Open Science Grid (OSG)
If you need to run many smaller jobs, then High-Throughput Computing (HTC) covered in the previous chapter may be ideal for you. OSG access is fairly easy for users in the U.S. and provides virtually unlimited access.
National Research Platform (NRP)
The NRP is a partnership of over 50 institutions led by UC San Diego supported in large part by NSF. The Nautilus system is a HyperCluster for running containerized big data applications using kubernetes for the container management. This is a distributed set of compute nodes similar to OSG but applications must specifically be self-contained and are guaranteed isolated access to the resources allocated.
While kubernetes is more difficult for the average user, this system provides access to much more powerful computing including very high-end GPUs. The compute nodes are mainly GPU-based and research is aimed at Machine Learning codes.
Cloud Computing
Running HPC jobs in the cloud is much more difficult and costly than many people understand. Most cloud computing vendors do give small amounts of access away for free on a trial basis for those that want to experiment. The amount is very minimal in the context of running an HPC job.
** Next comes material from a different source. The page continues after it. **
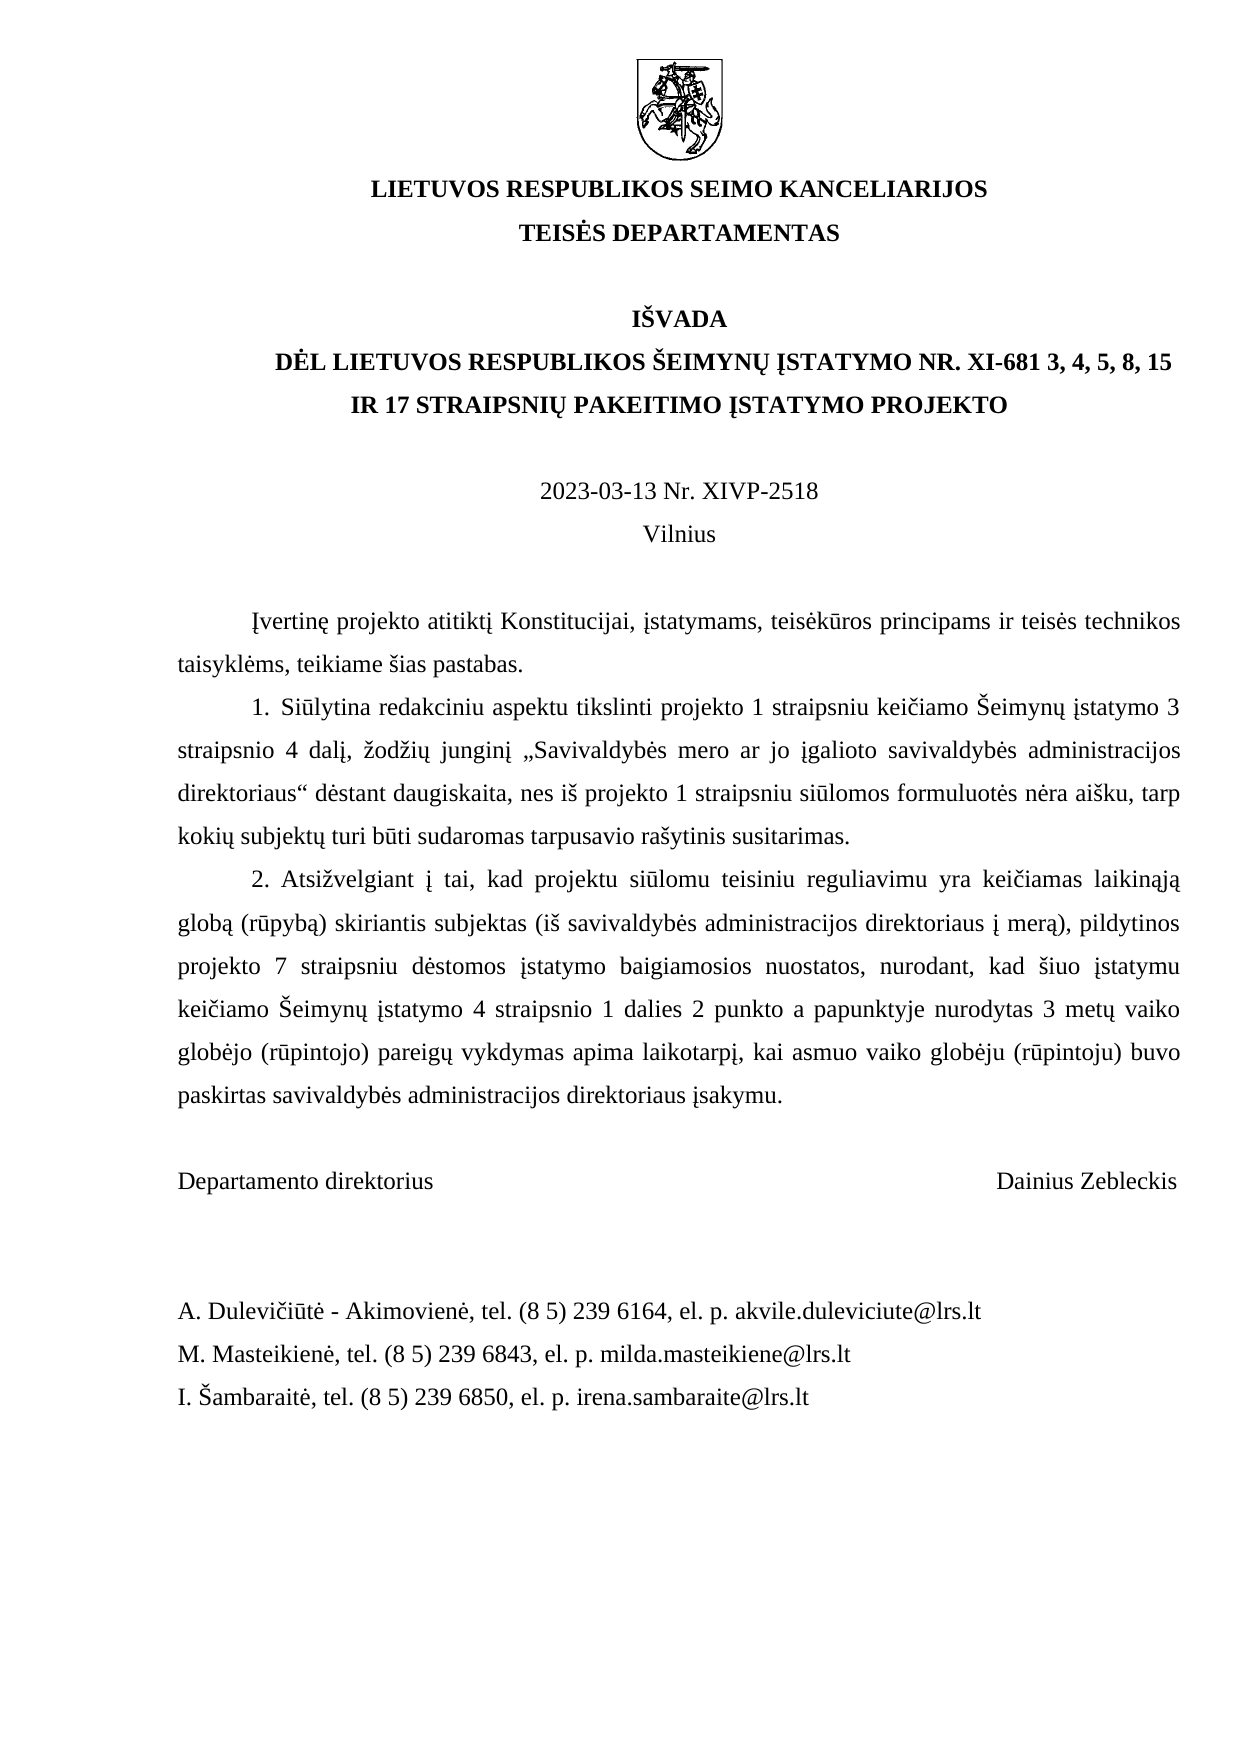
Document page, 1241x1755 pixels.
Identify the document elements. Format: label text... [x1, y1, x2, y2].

As of August of 2024, Google Cloud Platform (GCP) offered $300 credit to new customers for example. Amazon Web Services (AWS) offered several free trial plans with $750 credits. Microsoft Azure offers a $200 credit for 30 days for eligible new customers.
Summary
Many projects that start on a laptop or desktop system end up needing larger resources. Transitioning to an HPC system can be challenging, but the best news is that HPC resources are often free for the asking. You just need to know where and how to ask, and hopefully this module will give you ideas on where to start.
Key Points
- There are many HPC resources that are totally free for the asking.